Before most of us even entered the K-12 classroom, a battle was fought and lost for bilingual education.
In elementary school, we all either watched our friends leave the classroom for English as a second language (ESL) classes or we participated in the programs ourselves. Proposition 227, passed in 1998, mandated English-only education for any student who spoke a language other than English at home.
This was a direct initiative of institutionalized racism that sends a message to children who speak Spanish at home that their native language is not important.
Proposition 227 was a failed attempt to close the proficiency gap between native and non-native speakers of English. It was also a branch of the anti-immigration boom in the 1990s, specifically targeting undocumented families. Proposition 187, which was passed in 1994 and deemed unconstitutional by a federal court in 1999, established a screening system that barred undocumented immigrants from enrolling in public education and accessing emergency health care.
At best, public education for English learners under Proposition 227 was a test preparation method focused on the short-term goal of bolstering English test scores. However, legislators never considered how English-only education would affect these students in other subjects.
It is unacceptable to expect a student to learn math, science and history in a language they just started formally learning — and to be tested with materials that are intended for students who have been exposed to English since birth. This is the reality for California’s almost 1.35 million students who are English learners.
After the 2016 election, Proposition 227 was repealed and replaced by Proposition 58, a law initiating school districts to establish dual-language immersion programs for both native and non-native English speakers while preserving the requirement that public schools ensure students become proficient in English.
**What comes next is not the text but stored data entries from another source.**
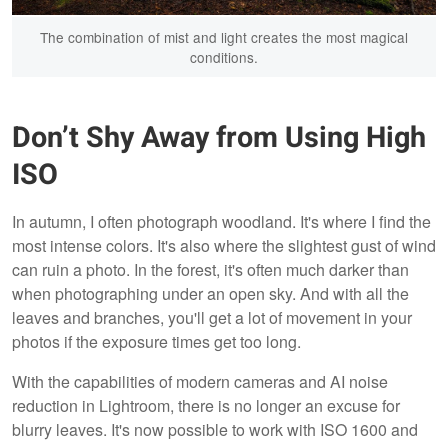
The combination of mist and light creates the most magical
conditions.
Don’t Shy Away from Using High
ISO
In autumn, I often photograph woodland. It's where I find the
most intense colors. It's also where the slightest gust of wind
can ruin a photo. In the forest, it's often much darker than
when photographing under an open sky. And with all the
leaves and branches, you'll get a lot of movement in your
photos if the exposure times get too long.
With the capabilities of modern cameras and AI noise
reduction in Lightroom, there is no longer an excuse for
blurry leaves. It's now possible to work with ISO 1600 and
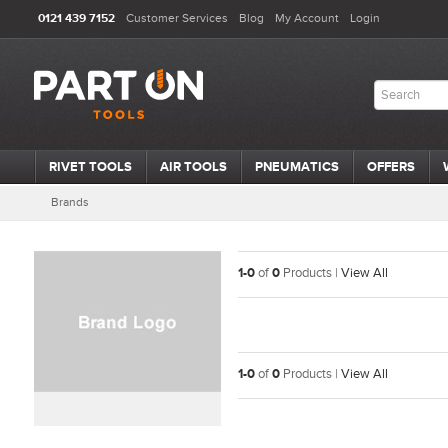
0121 439 7152
Customer Services
Blog
My Account
Login
RIVET TOOLS
AIR TOOLS
PNEUMATICS
OFFERS
Brands
1-0
of
0
Products |
View All
1-0
of
0
Products |
View All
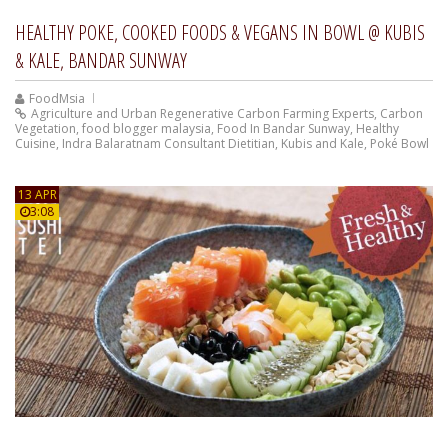
HEALTHY POKE, COOKED FOODS & VEGANS IN BOWL @ KUBIS
& KALE, BANDAR SUNWAY
FoodMsia
Agriculture and Urban Regenerative Carbon Farming Experts
,
Carbon
Vegetation
,
food blogger malaysia
,
Food In Bandar Sunway
,
Healthy
Cuisine
,
Indra Balaratnam Consultant Dietitian
,
Kubis and Kale
,
Poké Bowl
13 APR
3:08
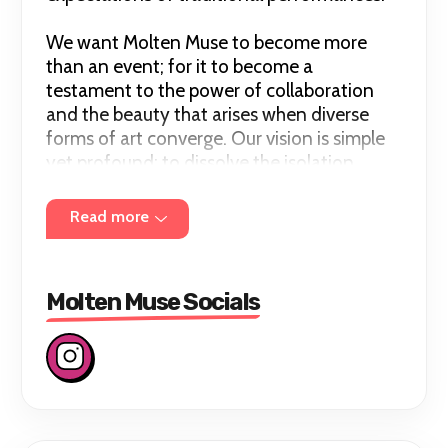
We want Molten Muse to become more
than an event; for it to become a
testament to the power of collaboration
and the beauty that arises when diverse
forms of art converge. Our vision is simple
yet profound: to dissolve the isolation
surrounding pole dancing and witness what
we can do in the diverse landscape of
Read more
collective creativity.
Molten Muse Socials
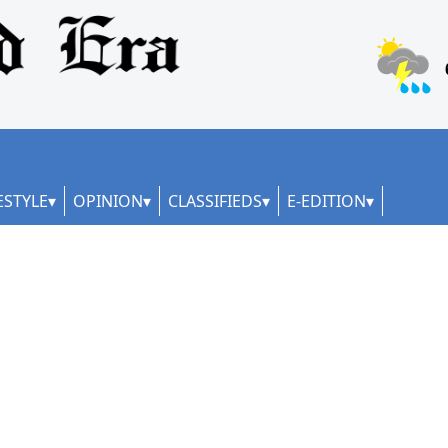
ESTYLE
OPINION
CLASSIFIEDS
E-EDITION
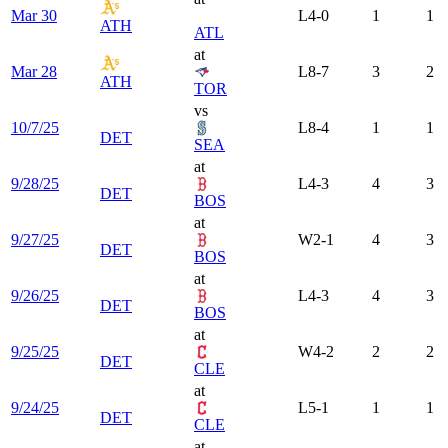
Mar 30
L
4-0
1
1
ATH
ATL
at
Mar 28
L
8-7
3
2
ATH
TOR
vs
10/7/25
L
8-4
1
1
DET
SEA
at
9/28/25
L
4-3
4
3
DET
BOS
at
9/27/25
W
2-1
4
3
DET
BOS
at
9/26/25
L
4-3
4
3
DET
BOS
at
9/25/25
W
4-2
2
2
DET
CLE
at
9/24/25
L
5-1
1
1
DET
CLE
at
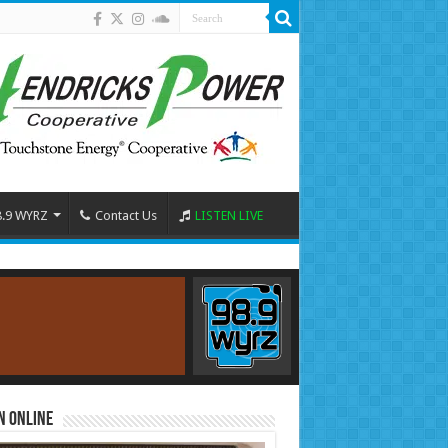
8.9 WYRZ
Contact Us
LISTEN LIVE
n Online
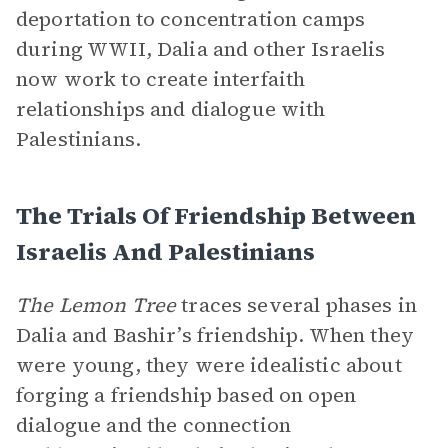
deportation to concentration camps
during WWII, Dalia and other Israelis
now work to create interfaith
relationships and dialogue with
Palestinians.
The Trials Of Friendship Between
Israelis And Palestinians
The Lemon Tree
traces several phases in
Dalia and Bashir’s friendship. When they
were young, they were idealistic about
forging a friendship based on open
dialogue and the connection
At the state level, this is a concrete step toward promoting language equity in California, but 10 months after Proposition 58 passed, the federal government undermined the message of language empowerment by rescinding the Deferred Action for Childhood Arrivals (DACA) program in 2017. An estimated 20,000 bilingual teachers nationwide were protected by DACA.
These teachers are more than just a resource for bilingual education. Many teachers return to their K-12 communities and inspire their students, some of whom share similar stories of immigration.
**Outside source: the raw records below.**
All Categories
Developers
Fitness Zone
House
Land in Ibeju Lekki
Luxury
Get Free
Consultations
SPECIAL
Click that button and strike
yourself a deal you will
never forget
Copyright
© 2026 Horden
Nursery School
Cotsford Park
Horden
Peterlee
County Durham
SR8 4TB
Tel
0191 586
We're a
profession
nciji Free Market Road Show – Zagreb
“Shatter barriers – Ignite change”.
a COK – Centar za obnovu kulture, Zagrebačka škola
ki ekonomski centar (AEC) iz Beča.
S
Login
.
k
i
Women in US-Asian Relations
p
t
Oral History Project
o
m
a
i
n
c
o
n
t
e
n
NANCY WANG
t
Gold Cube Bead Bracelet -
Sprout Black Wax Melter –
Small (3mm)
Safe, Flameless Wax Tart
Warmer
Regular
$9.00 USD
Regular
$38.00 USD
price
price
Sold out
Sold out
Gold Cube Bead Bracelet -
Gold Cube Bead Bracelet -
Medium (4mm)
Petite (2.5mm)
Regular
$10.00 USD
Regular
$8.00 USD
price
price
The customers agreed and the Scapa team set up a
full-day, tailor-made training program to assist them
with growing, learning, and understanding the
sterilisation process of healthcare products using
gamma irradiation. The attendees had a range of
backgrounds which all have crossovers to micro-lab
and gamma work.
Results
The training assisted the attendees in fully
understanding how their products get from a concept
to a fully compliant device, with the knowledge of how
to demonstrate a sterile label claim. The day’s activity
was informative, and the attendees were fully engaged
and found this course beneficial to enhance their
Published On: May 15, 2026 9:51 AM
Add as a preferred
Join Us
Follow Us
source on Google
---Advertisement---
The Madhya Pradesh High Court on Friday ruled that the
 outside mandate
“My hope is that they see myself in their shoes,” said Luis Juarez, a fifth- grade teacher and DACA recipient from Dallas, Texas. “That they work to prove to their parents that they made the right decision to come to this country.”
There is now a renewed surge of support for Spanish–English bilingual education in California, yet less than 5 percent of California’s public schools had a bilingual program as of fall 2016. The root of this disparity is the lack of bilingual educators to meet the demand.
Very few teachers pursued bilingual teaching credentials during Proposition 227’s tenure. Enrollment in San Diego State University’s (SDSU) bilingual teacher preparation program dropped so low that the university almost shut down the program — in a state where one- fourth of the population speaks Spanish at home.
“There was virtually no incentive for teachers to pursue bilingual credentials,” said Cristina Alfaro, chair of the department of dual language and English learner education at SDSU. “Why would you prepare for a job that doesn’t exist?”
In an attempt to reinvigorate bilingual programs in California, aspiring teachers are being encouraged to pursue bilingual credentials, myself included. However, feeding the rising need for multilingual education purely by credentialing teachers is a surface- level solution.
The DACA rescindment has taken this country back to the anti- immigration climate of the 1990s. If the 20,000 bilingual educators protected by DACA are deported, it will significantly regress the initiatives of Proposition 58.
Bilingual programs are meant to serve both native English and native Spanish speakers equally — no matter where they were born. Bilingual education can not succeed when children, parents and teachers are living in fear of deportation. It can not succeed until immigrants are treated as valued members of society.
Mara Paley is a third-year linguistics major from Cowell College. After graduating this spring, she plans on intensively studying Spanish in South America before attending graduate school for education or speech–language pathology.